Continuing on Boeing’s pre-Farnborough tour last week… From Hurburt Field, Florida, we flew to Kelly Field, near San Antonio, Texas, in a pair of Gulfstream 200 business jets.
Having now flown on a business jet, I can say that it is the best way to travel. I’ve decided I must have one when I grow up. It’s way better than first class–and about a billion (maybe even a trillion) times better than flying in the regular cattle-car section.
Gareth Jennings my friend Guillaume Steuer at Air and Cosmos (as Gareth pointed out earlier today)- I’m not in this shot… but I was onboard. This is just to illustrate what it was like inside a Gulfstream
So moving on… Boeing’s maintenance and overhaul facilities over in Texas do the depot level maintenance on the Boeing C-17 strategic airlifter and KC-135 tanker. On C-17, they do a bunch of avionics upgrades and other work. On the KC-135, they practically dismantle the jets and completely overhaul the entire aircraft.
They were also doing some modification work on the 787 and 747-8 too on the civilian side. I saw a 787 that was being worked on. It’s a pretty impressive aircraft. But according to one of the engineers, Boeing made it as light as possible. So there is very little excess structure… so a military derivative might not be possible.
From Kelly we then flew to Edward AFB in California. While Edwards is a veritable aviation Mecca, we didn’t have access to the really cool stuff. For example, we could see F-22s, F-35s and Global Hawks (and lots of other stuff) on the ramp, but couldn’t go talk to their guys (or play with their equipment)… Nor did they let us see their alien cold storage locker. Most disappointing…
All was not lost though… My good friend Gareth Jennings over at Jane’s took this photo of Cape Canaveral’s alien storage locker… But while we missed out on the aliens, Boeing and NASA let us take a look at the hydrogen-powered Phantom Eye drone. The aircraft is powered by two modified truck engines which run on hydrogen–it’s apparently much more efficient than a conventionally fueled machine.

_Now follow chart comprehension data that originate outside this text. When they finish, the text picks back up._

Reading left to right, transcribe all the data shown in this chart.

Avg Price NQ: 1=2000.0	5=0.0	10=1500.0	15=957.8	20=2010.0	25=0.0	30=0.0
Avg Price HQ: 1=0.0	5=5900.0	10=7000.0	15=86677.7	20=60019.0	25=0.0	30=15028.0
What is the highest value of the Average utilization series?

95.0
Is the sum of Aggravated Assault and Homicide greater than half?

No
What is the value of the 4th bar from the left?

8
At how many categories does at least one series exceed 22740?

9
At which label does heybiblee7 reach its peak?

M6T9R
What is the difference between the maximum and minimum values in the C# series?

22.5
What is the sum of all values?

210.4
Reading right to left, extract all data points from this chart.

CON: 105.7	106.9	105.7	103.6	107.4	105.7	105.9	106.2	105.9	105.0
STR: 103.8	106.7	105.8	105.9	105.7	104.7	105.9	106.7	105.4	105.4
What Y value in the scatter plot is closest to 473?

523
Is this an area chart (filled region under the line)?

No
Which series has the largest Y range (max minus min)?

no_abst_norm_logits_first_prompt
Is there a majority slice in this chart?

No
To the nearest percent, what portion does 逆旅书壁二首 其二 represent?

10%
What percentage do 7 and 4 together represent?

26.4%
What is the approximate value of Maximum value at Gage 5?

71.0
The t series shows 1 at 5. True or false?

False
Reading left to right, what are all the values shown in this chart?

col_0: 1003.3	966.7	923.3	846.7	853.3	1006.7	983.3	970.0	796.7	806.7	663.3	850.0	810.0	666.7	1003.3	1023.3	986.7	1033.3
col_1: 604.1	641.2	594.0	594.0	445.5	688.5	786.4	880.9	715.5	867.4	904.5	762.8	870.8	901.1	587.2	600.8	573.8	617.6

The Phantom Eye was damaged during its first flight recently, but the damage doesn’t really look that bad. Granted the damaged section was mostly covered up. Boeing’s guys say the problem was traced back to the nose gear. They’re planning on redesigning it and then getting the plane back in the air relatively soon. Boeing hopes to eventually fly this thing up to 65, 000 ft.
If it works, they’re planning on building a larger version. There has apparently been a lot of interest from customers.
We also saw the X-48C blended-wing body subscale test bed aircraft. It’s a lot smaller than I expected for a multi-million dollar research project. With this new version, Boeing and NASA are exploring technologies to reduce the aircraft’s noise footprint. Eventually, they hope to build a larger-scale aircraft… Potentially with a pilot even–but that’s in the future. Right now, they just want to fly this thing.
There was also an X-51 hypersonic test vehicle brief, but we didn’t see any hardware. But it was very interesting…
So before heading to LAX to fly off to Portland, we stopped off at the base museum. Inside was this gem–one of the two original YF-22 prototypes that faced-off against the Northrop YF-23. As I’m sure you guys know–this design evolved into today’s F-22 Raptor.